══ DATA

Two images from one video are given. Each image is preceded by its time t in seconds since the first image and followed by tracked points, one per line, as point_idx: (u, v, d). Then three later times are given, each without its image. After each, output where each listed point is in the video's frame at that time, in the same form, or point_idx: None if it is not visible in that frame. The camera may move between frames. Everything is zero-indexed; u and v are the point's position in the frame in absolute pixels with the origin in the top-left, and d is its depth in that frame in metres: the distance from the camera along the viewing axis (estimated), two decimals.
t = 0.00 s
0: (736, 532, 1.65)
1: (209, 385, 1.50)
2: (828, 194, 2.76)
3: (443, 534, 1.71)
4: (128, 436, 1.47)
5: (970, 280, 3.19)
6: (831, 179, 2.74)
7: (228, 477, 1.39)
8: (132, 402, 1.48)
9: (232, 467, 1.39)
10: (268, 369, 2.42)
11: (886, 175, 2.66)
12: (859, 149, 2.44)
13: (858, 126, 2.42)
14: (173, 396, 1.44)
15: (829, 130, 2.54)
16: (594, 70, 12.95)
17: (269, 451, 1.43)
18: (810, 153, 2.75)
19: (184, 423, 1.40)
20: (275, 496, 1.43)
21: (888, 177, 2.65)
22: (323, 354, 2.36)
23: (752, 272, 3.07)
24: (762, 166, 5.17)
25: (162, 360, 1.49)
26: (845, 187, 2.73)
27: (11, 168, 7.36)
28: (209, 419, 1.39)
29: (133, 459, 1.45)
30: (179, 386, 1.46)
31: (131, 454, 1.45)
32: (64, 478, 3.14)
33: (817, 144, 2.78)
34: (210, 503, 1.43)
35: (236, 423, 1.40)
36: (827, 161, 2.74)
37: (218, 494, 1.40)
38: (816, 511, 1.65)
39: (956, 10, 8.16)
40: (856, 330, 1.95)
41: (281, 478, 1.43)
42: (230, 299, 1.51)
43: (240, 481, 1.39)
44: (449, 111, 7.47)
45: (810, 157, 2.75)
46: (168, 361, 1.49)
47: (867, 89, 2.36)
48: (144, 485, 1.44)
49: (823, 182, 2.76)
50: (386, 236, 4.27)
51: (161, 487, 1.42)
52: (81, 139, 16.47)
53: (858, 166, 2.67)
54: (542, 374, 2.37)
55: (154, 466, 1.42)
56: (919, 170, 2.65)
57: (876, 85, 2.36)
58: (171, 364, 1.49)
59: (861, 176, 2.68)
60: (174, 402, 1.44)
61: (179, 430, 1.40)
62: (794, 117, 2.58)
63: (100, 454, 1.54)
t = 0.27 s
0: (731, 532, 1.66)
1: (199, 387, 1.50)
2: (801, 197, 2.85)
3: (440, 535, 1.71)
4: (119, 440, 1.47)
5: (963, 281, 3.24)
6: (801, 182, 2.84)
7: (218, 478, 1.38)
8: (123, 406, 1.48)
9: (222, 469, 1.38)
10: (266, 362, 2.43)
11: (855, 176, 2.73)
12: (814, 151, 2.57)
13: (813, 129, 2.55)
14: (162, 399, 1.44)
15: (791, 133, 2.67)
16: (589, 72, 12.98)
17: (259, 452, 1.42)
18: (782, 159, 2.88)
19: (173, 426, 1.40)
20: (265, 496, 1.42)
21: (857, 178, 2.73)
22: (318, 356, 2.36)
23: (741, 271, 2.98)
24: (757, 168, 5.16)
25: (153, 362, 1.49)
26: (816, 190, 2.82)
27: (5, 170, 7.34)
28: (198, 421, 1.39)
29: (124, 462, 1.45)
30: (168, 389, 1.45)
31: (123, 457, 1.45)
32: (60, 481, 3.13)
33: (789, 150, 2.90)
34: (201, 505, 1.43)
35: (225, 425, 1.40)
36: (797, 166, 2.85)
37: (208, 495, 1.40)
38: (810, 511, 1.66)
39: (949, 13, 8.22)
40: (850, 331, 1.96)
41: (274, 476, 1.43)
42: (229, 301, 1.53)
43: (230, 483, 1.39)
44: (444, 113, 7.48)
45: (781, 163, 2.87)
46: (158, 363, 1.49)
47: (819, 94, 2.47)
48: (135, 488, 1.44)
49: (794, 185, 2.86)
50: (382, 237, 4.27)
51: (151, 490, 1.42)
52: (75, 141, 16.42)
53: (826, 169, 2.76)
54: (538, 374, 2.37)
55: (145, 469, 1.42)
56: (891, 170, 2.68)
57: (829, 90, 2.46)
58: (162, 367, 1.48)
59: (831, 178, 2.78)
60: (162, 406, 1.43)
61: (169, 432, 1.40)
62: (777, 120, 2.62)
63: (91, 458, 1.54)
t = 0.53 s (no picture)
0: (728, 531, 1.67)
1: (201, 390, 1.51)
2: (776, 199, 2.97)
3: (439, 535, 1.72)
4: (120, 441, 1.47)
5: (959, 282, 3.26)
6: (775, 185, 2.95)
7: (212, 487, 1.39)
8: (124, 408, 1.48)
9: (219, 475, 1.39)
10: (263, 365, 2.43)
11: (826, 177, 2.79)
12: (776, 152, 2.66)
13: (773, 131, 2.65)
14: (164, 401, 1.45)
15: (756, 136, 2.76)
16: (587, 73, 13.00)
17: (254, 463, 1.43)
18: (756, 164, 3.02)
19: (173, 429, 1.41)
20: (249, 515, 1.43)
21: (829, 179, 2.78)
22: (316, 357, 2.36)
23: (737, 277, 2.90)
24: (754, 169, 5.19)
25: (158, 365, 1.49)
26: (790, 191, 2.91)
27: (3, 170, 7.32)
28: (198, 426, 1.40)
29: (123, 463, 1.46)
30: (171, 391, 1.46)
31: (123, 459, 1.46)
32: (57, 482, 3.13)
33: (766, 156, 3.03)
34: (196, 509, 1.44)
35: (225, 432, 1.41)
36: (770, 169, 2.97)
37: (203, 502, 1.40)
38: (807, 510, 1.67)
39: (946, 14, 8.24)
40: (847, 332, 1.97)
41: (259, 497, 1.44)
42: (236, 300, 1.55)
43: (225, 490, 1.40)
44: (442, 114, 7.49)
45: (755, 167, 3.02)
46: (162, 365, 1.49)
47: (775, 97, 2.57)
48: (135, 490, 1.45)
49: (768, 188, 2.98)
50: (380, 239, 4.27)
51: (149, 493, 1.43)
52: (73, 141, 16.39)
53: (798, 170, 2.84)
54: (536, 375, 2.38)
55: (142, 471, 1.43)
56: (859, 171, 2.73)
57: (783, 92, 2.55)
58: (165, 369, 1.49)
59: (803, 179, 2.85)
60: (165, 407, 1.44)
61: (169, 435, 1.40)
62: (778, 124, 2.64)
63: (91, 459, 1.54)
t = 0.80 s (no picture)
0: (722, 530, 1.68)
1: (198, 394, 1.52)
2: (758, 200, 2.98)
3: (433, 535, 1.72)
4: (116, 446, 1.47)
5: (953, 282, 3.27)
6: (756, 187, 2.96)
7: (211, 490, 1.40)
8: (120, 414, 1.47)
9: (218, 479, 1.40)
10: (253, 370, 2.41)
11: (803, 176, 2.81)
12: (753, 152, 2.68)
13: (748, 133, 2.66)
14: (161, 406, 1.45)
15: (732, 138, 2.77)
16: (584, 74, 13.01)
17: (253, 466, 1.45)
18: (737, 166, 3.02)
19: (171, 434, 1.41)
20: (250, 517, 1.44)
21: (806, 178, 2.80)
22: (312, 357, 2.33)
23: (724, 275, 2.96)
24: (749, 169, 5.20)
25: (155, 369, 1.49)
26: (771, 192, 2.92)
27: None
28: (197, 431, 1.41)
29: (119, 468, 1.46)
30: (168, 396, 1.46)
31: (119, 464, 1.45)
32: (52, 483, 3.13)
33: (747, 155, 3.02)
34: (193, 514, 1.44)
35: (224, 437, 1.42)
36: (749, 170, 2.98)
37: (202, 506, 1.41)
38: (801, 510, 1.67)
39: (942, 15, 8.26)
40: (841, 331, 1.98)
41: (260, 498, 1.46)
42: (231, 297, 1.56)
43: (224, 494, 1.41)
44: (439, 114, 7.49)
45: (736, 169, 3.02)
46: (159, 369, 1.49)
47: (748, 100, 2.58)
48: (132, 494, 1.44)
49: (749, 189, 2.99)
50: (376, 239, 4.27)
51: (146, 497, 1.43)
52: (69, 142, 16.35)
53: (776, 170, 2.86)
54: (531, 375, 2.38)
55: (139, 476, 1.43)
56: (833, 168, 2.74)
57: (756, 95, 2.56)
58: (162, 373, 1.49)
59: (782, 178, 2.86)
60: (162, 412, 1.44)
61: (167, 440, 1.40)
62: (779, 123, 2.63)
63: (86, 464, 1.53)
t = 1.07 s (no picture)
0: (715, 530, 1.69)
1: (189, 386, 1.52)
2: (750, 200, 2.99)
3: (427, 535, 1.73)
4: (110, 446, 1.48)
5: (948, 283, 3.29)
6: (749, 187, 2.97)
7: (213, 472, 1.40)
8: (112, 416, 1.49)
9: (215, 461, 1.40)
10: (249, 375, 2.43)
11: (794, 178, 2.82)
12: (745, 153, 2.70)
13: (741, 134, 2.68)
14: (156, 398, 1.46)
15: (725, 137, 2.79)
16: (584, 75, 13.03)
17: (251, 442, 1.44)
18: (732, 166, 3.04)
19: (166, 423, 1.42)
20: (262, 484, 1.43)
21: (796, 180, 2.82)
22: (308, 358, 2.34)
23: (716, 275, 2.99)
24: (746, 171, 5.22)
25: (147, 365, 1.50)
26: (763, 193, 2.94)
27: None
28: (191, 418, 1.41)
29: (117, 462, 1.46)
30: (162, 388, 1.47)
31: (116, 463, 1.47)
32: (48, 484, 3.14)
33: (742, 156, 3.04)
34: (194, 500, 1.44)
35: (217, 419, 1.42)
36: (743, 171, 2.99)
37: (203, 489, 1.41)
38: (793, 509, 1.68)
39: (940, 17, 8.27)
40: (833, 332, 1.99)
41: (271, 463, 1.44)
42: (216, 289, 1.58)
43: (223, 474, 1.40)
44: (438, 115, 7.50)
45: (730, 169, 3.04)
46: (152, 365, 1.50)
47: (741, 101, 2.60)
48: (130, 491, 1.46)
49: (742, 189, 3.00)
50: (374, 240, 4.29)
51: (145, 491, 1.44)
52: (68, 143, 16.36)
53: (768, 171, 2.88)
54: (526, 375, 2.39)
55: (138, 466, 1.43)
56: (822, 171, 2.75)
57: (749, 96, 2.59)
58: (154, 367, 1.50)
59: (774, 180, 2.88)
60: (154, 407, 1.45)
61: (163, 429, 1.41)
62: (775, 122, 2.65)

════

BRIEF
Everything above from the line containing "15: (725, 137, 2.79)" down to the line containing "23: (716, 275, 2.99)" should be copied exactly, both end lines included, and nothing else.

COMPLETED EXERCISE
15: (725, 137, 2.79)
16: (584, 75, 13.03)
17: (251, 442, 1.44)
18: (732, 166, 3.04)
19: (166, 423, 1.42)
20: (262, 484, 1.43)
21: (796, 180, 2.82)
22: (308, 358, 2.34)
23: (716, 275, 2.99)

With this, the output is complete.